Clinton's real crime

The president's cagey testimony in the Paula Jones case shows he's guilty of sexual selfishness, but not perjury.

Published December 11, 1998 8:00PM (EST)

Members of Congress have been conflating "perjury" and "lying under oath" in their accusation against President Clinton, using the two terms interchangeably as though they are synonymous.

They are not. Perjury is a far more serious crime, and it requires a much higher burden of proof. "Lying under oath exacts a lower penalty and lower modicum of proof," says Washington attorney Stanley Brand.

A close reading of Clinton's testimony in the Paula Jones case, and before the grand jury, reveals a cagey witness who could be found guilty of sexual selfishness, if that were a crime, but not of perjury, nor lying under oath.

In fact, independent counsel Kenneth Starr did not charge President Clinton with perjury in his September referral to Congress. Starr charged only that Clinton had lied under oath, both in his Jan. 17 Jones deposition and to the grand jury on Aug. 17, about whether he'd had sexual relations with Monica Lewinsky; that he had lied about not remembering being alone with Lewinsky; and that he had lied about conversations he had with Lewinsky and Vernon Jordan about the Jones case.

The Supreme Court has ruled, says Brand, that "to prove perjury, there must be corroborated proof of the intent to lie, and the lie must be material to the case. Perjury can't be proved if you are cute with your answers and thereby evade answering. Clinton is absolutely entitled to rely on every legal means to protect himself, because he is facing civil and criminal prosecution, plus impeachment."

Many other legal and constitutional scholars have made the same point. Lying under oath, false statements and omissions also require intent and materiality, says Brand, "but to prove perjury requires proof that he conscientiously and purposefully lied in an unambiguous way."

How did the president avoid committing perjury when he denied having sexual relations with Lewinsky in the Jones deposition, which was released by the House on Wednesday? By outfoxing the Jones lawyers, who failed to form questions and follow-ups that would have forced Clinton to be specific about the details of his relationship with Lewinsky. The definition of sexual relations presented to Clinton was a strange one. It clearly did not include oral sex performed on him, nor sexual intercourse, nor even kissing, and Clinton, who had never seen that definition until that moment, told the grand jury that he read it very carefully.

◆ **Challenges**
A. Repeat the part of the Clinton article that begins at the words "Members of Congress" and stops after the words "attorney Stanley Brand.".
B. Say whether each statement agrees with the Clinton article, answering yes or no and quoting the words from it that decide the matter: (i) Kenneth Starr charged Clinton with perjury in his September referral to Congress. (ii) The House released the Jones deposition on Wednesday. (iii) Clinton had seen the definition of sexual relations before it was presented to him in the deposition.
The entries have no part in this work.

◆ **Data supplied**
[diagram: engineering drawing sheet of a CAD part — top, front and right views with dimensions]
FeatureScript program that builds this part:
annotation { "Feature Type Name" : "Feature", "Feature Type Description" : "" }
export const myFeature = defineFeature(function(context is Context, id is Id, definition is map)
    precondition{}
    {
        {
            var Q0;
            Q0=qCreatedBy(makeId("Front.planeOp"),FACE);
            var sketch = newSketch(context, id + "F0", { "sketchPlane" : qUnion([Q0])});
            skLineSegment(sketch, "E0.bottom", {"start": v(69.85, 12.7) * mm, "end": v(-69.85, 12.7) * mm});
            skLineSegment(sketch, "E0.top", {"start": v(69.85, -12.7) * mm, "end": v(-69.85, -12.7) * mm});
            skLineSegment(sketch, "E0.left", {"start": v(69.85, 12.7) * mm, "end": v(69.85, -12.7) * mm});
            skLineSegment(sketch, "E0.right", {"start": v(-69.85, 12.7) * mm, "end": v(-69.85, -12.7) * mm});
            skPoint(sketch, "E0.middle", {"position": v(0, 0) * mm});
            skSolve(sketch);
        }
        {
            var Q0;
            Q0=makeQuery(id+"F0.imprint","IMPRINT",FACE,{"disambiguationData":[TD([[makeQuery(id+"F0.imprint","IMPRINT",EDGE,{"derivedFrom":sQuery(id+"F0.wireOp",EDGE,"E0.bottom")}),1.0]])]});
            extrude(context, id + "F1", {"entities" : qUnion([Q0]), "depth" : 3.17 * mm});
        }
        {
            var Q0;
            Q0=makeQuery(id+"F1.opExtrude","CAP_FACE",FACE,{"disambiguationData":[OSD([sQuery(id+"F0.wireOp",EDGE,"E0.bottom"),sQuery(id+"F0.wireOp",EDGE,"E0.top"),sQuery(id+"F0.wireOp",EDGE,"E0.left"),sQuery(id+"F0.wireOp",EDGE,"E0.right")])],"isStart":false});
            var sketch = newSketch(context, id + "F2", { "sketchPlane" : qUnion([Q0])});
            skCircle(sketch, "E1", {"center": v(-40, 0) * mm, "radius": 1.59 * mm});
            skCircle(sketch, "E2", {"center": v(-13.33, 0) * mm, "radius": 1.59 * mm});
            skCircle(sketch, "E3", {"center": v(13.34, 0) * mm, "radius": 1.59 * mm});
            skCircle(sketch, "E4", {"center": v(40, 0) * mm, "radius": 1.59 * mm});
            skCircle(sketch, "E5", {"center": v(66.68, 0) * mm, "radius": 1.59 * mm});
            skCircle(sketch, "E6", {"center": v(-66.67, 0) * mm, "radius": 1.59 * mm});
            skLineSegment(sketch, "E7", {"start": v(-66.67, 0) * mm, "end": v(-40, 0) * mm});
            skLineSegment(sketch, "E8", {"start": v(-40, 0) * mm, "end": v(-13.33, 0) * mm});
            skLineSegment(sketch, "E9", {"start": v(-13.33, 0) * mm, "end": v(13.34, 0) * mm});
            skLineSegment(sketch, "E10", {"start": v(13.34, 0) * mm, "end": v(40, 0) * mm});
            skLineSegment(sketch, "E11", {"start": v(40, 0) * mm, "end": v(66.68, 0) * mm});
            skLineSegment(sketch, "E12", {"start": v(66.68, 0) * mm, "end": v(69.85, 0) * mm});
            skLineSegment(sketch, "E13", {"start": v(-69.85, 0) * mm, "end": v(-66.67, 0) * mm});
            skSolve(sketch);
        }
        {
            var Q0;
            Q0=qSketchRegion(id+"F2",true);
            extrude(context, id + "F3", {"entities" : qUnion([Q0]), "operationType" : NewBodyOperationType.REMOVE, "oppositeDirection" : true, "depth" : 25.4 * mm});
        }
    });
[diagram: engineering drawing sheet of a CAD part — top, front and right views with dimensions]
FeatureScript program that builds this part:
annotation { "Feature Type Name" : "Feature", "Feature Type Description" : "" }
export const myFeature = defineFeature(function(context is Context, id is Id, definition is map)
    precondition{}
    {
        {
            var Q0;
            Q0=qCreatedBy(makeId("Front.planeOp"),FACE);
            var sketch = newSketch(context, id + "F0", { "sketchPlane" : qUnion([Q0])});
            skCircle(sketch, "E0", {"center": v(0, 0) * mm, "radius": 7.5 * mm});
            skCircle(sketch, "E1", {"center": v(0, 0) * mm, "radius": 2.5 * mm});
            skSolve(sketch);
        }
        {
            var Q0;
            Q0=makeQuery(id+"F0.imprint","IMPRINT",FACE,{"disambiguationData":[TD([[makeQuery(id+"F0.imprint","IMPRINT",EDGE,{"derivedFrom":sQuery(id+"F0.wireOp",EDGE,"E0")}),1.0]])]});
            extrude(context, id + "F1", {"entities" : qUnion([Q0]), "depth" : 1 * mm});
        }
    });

◆ **Responses to the tasks**
A.
Members of Congress have been conflating "perjury" and "lying under oath" in their accusation against President Clinton, using the two terms interchangeably as though they are synonymous.

They are not. Perjury is a far more serious crime, and it requires a much higher burden of proof. "Lying under oath exacts a lower penalty and lower modicum of proof," says Washington attorney Stanley Brand.

B.
(i) No: "independent counsel Kenneth Starr did not charge President Clinton with perjury in his September referral to Congress."
(ii) Yes: "the Jones deposition, which was released by the House on Wednesday"
(iii) No: "Clinton, who had never seen that definition until that moment"